Les heures passent lentement, douloureusement depuis ces deux jours enfermé ici. Mes yeux restent grands ouverts dans l'obscurité. Je ne peux pas dormir. Quand la fatigue me prend, que je ferme les yeux, mon corps s'apaise, mon esprit repart. Je revois tout, absolument chaque goutte de sang versée, chaque arme pointée sur moi, chaque civil tomber sous le poids des balles. Tout. Et je me réveille en sursaut, hurlant et suant. Je ne dors plus. C'est plus simple à gérer, tellement plus aisé que de revoir ça.
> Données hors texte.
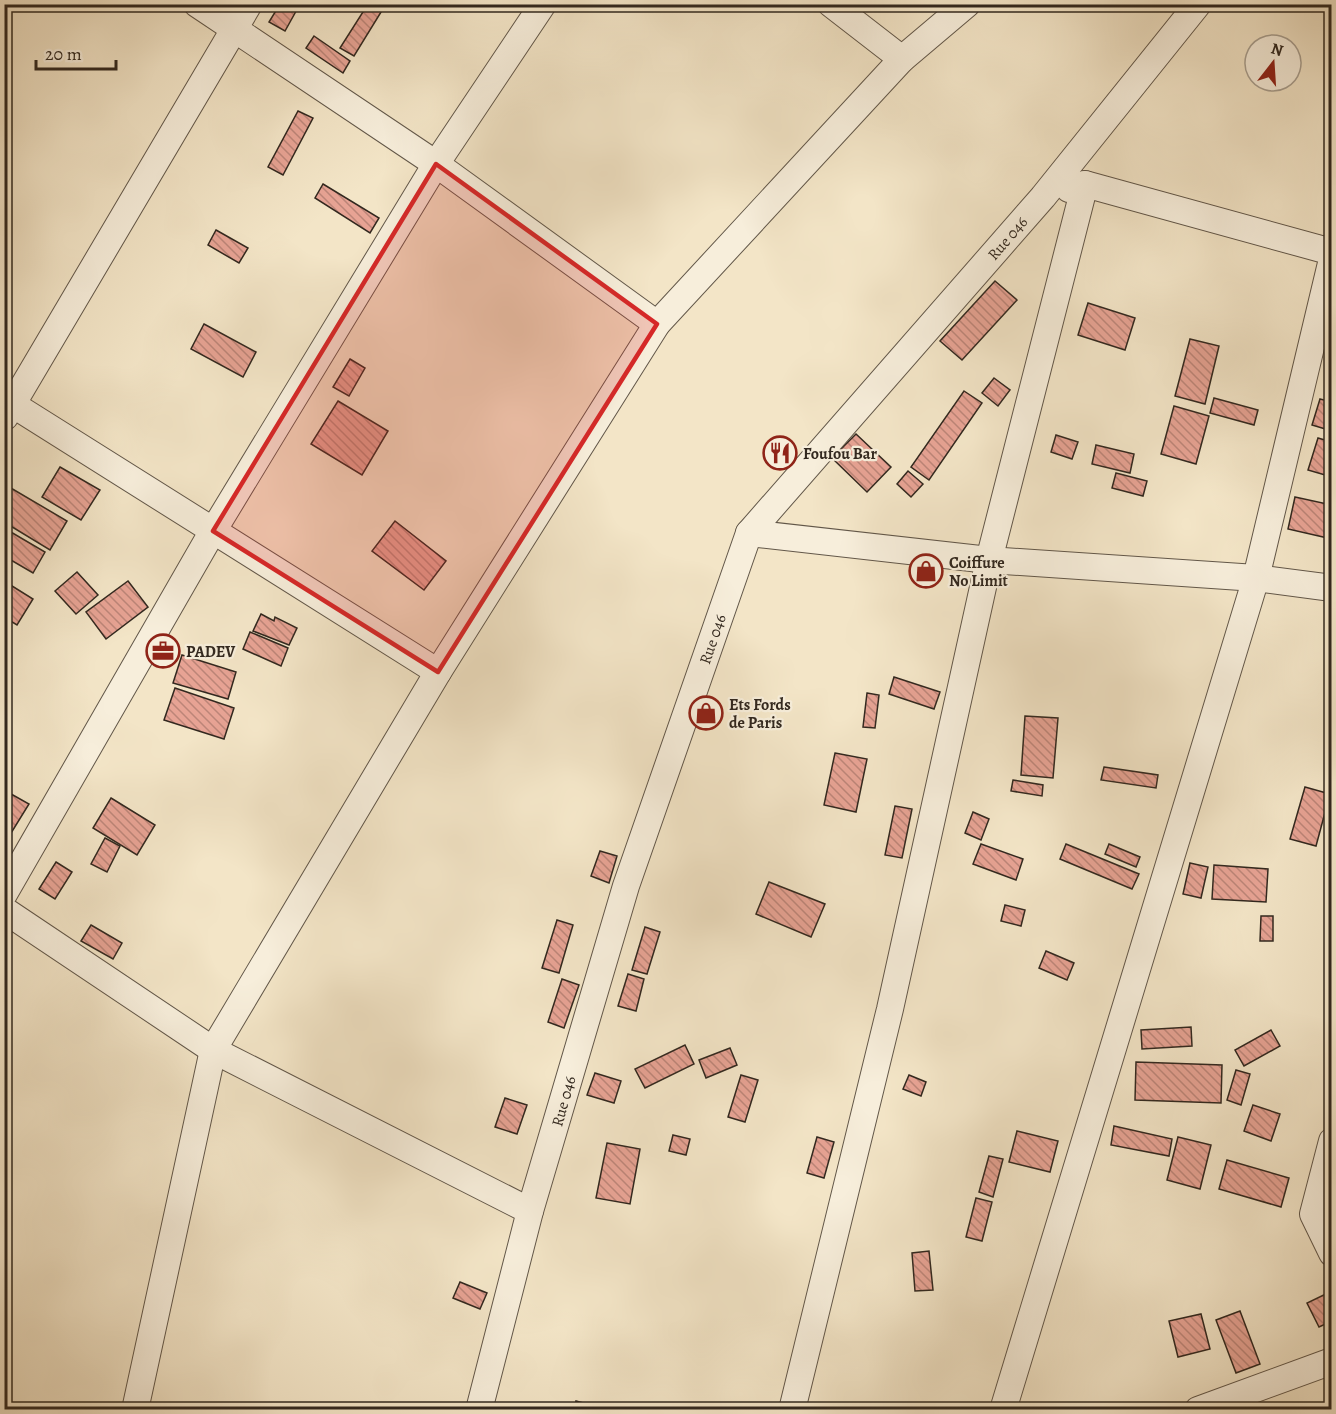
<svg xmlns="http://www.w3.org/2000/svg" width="1336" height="1414" font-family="Alegreya,serif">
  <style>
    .building { fill: url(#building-back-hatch); stroke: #32281f; stroke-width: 1.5 }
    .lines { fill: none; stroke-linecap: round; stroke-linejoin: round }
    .minor-casing { stroke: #625749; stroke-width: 28 }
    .minor { stroke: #f7eedb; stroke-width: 26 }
    .marked { fill: #d62828; fill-opacity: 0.2; stroke: #d62828; stroke-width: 4.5; stroke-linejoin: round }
    .labels { text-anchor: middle; stroke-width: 4.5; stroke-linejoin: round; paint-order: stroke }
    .street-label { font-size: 16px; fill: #32281f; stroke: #f7eedb }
    .poi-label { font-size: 16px; font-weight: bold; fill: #32281f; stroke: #f7eedb; text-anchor: start }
  </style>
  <defs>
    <pattern id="building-back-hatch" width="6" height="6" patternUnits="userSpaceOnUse" patternTransform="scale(1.5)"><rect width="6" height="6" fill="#e7a394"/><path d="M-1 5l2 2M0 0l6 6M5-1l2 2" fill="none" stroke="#bc8578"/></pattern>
  </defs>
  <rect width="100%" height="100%" fill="#f3e5c7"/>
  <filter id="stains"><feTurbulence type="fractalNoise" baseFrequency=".00333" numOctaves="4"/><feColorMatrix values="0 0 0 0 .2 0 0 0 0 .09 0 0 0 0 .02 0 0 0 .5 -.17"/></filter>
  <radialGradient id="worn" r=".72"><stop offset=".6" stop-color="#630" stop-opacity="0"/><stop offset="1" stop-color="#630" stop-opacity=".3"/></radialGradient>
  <g class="building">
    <path d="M280,4H300L285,31L269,22Z"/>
    <path d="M368,4H386L354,56L340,48Z"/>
    <path d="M314,36L350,61L343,73L306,48Z"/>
    <path d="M298,111L313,118L283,175L268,167Z"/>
    <path d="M323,184L379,218L370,233L315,198Z"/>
    <path d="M216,230L248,248L239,263L208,245Z"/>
    <path d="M995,281L1017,300L962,360L940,341Z"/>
    <path d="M1088,303L1135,318L1125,350L1078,335Z"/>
    <path d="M204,324L256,352L243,377L191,349Z"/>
    <path d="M1190,339L1219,346L1205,404L1175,396Z"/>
    <path d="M350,359L365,368L349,396L333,387Z"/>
    <path d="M994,378L1010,390L998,406L982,393Z"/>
    <path d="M964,391L982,403L929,480L911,467Z"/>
    <path d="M1214,398L1258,410L1254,425L1210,413Z"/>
    <path d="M1320,399L1332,402V431L1312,425Z"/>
    <path d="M338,401L388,431L362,475L311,444Z"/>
    <path d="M1174,406L1209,416L1196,464L1161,454Z"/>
    <path d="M856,434L891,467L867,492L832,458Z"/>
    <path d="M1056,435L1078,442L1072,459L1051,452Z"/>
    <path d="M1318,438L1332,442V477L1308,470Z"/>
    <path d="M1096,445L1134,454L1130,473L1092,464Z"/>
    <path d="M60,467L100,490L81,520L42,497Z"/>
    <path d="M908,471L923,484L911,497L897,484Z"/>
    <path d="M1116,473L1147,481L1143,496L1112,488Z"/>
    <path d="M4,484L67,521L50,550L4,522Z"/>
    <path d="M1295,497L1332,505V539L1288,529Z"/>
    <path d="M395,521L446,561L424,590L372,551Z"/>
    <path d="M4,528L45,552L33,573L4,556Z"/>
    <path d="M77,572L98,595L76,614L55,591Z"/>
    <path d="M4,581L33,599L17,625L4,617Z"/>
    <path d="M128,581L148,607L106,639L86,612Z"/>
    <path d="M261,614L274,621L275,617L297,628L289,645L253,631Z"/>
    <path d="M250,632L288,648L281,666L243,649Z"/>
    <path d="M182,655L236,672L228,699L173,683Z"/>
    <path d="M894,677L940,692L934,709L889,694Z"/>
    <path d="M175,688L234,708L224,739L164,720Z"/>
    <path d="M867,693L879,695L875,728L863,727Z"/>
    <path d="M1025,716L1058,718L1053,778L1021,775Z"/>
    <path d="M835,753L867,759L856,812L824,805Z"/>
    <path d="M1104,767L1158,775L1156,788L1101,780Z"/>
    <path d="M1013,780L1043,785L1042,796L1011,791Z"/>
    <path d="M1305,787L1330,794L1316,846L1290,839Z"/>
    <path d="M4,790L29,804L8,838L4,836Z"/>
    <path d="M111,798L155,825L137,855L93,828Z"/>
    <path d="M895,806L912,809L902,858L885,855Z"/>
    <path d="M973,812L989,819L981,840L965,833Z"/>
    <path d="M105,838L120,846L107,872L91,864Z"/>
    <path d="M981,844L1023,859L1016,880L973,864Z"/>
    <path d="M1066,844L1139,874L1132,889L1060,859Z"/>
    <path d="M1109,844L1140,857L1136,867L1105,854Z"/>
    <path d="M600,851L617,856L609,883L591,876Z"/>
    <path d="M56,862L72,872L55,899L39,889Z"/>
    <path d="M1190,863L1208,867L1201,898L1183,894Z"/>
    <path d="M1214,865L1268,869L1266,902L1212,899Z"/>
    <path d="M769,882L825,904L811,937L756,914Z"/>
    <path d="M1005,905L1025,910L1021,926L1001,921Z"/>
    <path d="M1261,916H1273V941H1260Z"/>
    <path d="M557,920L573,925L559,973L542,968Z"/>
    <path d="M91,925L122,943L113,959L81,941Z"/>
    <path d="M645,927L660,932L647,974L632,970Z"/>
    <path d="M1046,951L1074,963L1067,980L1039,968Z"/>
    <path d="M628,974L644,979L636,1011L618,1006Z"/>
    <path d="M562,979L579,985L564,1028L548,1022Z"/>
    <path d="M1191,1027L1192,1046L1142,1049L1141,1030Z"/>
    <path d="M1271,1030L1280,1046L1244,1066L1235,1050Z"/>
    <path d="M685,1045L694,1064L645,1088L635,1069Z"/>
    <path d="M730,1048L737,1065L706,1078L699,1060Z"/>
    <path d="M1136,1062L1222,1065L1221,1103L1135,1100Z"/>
    <path d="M1236,1070L1250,1074L1241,1105L1227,1100Z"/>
    <path d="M595,1073L621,1081L614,1103L587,1095Z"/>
    <path d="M741,1075L758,1080L745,1122L728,1117Z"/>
    <path d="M909,1075L926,1082L921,1096L903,1089Z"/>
    <path d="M505,1098L527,1105L517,1134L495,1127Z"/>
    <path d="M1253,1105L1280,1114L1271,1141L1244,1131Z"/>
    <path d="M1114,1126L1172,1139L1169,1156L1111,1145Z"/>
    <path d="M1017,1131L1058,1141L1050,1172L1009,1162Z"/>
    <path d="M673,1135L690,1139L686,1155L669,1151Z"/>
    <path d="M817,1137L834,1142L824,1178L807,1173Z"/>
    <path d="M1178,1137L1211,1145L1200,1189L1167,1180Z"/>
    <path d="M607,1143L640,1149L630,1204L596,1198Z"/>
    <path d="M989,1156L1003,1159L993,1197L979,1192Z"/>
    <path d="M1227,1160L1289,1178L1281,1207L1219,1189Z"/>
    <path d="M976,1198L992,1202L982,1241L966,1237Z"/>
    <path d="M929,1251L933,1290L915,1291L912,1253Z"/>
    <path d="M460,1282L487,1293L480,1309L453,1298Z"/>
    <path d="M1332,1291V1321L1319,1327L1307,1303Z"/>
    <path d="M1240,1311L1260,1364L1236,1373L1216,1320Z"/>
    <path d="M1201,1314L1210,1349L1178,1357L1169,1321Z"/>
    <path d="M576,1401L609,1410H574Z"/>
  </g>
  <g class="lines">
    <defs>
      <g id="minor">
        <path d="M197,4L436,164L657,324"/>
        <path d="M831,4L902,59"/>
        <path d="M1069,189L1085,184L1332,252"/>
        <path d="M4,399L438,672"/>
        <path d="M5,417L249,4"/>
        <path d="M749,533L989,560L1256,578L1332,588"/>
        <path d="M4,894L207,541L436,164L543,4"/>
        <path d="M4,910L213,1050L530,1211"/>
        <path d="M1332,1141L1313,1214L1332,1253"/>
        <path d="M135,1410L213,1050L438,672L657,324L902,59L967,4"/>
        <path d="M479,1410L530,1211L626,886L749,533L1043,197L1198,4"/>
        <path d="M792,1410L890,1009L989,560L1085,184"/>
        <path d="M1003,1410L1256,578L1332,259"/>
        <path d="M1198,1410L1332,1361"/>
      </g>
    </defs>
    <use href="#minor" class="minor-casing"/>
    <use href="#minor" class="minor"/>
  </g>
  <path class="marked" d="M436,164L657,324L438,672L213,531Z"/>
  <defs>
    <symbol id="restaurant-ring" viewBox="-11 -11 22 22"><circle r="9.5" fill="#f7eedb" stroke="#8f2418" stroke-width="1.5"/><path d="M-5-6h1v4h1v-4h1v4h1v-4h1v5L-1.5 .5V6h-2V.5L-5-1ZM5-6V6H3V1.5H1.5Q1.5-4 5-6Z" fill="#8f2418"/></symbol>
    <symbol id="shop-ring" viewBox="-11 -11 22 22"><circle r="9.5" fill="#f7eedb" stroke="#8f2418" stroke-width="1.5"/><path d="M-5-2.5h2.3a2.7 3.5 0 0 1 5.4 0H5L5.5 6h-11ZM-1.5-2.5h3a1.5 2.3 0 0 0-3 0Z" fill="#8f2418"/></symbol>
    <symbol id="office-ring" viewBox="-11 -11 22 22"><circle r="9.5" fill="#f7eedb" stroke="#8f2418" stroke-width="1.5"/><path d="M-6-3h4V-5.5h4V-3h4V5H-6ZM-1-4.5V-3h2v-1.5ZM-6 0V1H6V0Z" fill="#8f2418"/></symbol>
  </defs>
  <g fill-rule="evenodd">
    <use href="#restaurant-ring" x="761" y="434" width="38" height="38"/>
    <use href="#shop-ring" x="907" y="552" width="38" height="38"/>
    <use href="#office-ring" x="144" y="632" width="38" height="38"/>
    <use href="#shop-ring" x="687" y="694" width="38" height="38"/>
  </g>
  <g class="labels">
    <g class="street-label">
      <text transform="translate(1007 238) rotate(-49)" y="6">Rue 046</text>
      <text transform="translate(712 639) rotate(-71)" y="6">Rue 046</text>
      <text transform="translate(563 1101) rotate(-74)" y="6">Rue 046</text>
    </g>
    <g class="poi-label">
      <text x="803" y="459">Foufou Bar</text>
      <text x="949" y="568">Coiffure<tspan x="949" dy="18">No Limit</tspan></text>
      <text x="186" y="657">PADEV</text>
      <text x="729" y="710">Ets Fords<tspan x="729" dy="18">de Paris</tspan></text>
    </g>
  </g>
  <rect width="1336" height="1414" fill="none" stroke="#f3e5c7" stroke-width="24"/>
  <rect x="6" y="6" width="1324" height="1402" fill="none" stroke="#32281f" stroke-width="3"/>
  <rect x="12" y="12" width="1312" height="1390" fill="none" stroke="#32281f" stroke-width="1.5"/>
  <g transform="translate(1273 63) rotate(17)"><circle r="28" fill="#f7eedb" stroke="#a89f90" stroke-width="1.5"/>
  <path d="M0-4.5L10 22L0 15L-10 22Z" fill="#8f2418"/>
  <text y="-9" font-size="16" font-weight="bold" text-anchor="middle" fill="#32281f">N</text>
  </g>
  <path d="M36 60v9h80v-9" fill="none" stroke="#32281f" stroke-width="3"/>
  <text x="45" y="60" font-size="18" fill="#32281f" stroke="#f7eedb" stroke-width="4.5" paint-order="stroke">20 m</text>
  <rect width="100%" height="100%" filter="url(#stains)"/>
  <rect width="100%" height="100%" fill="url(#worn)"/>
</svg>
Lorsque les infirmières entrent pour prendre les constantes et vérifier la perfusion, je feinte le sommeil avant de refixer le plafond dès qu'elles sortent.
Est-ce qu'elle pense encore à moi ? Je ne suis que son passé dorénavant. Elle est jeune, belle et intelligente. Elle ne supportait pas la solitude que mon frère lui offrait, et moi, je lui ai infligée en pire. Quel homme ne lui tournerait pas autour ? Est-ce que je lui en veux ? Non.

Bon nombre de femmes de soldats morts au combat se consolent dans les bras d'autres, rapidement même. C'est humain, le réconfort. Mais dans ce cas, je veux au moins la tenir une dernière fois dans mes bras. Parce que sans même le savoir, elle a été ma force, ma volonté à m'en tirer vivant, tant mes pensées lui étaient dédiées. Alors même si ce n'est pas avec moi qu'elle sera, je veux qu'elle sache à quel point elle a été celle.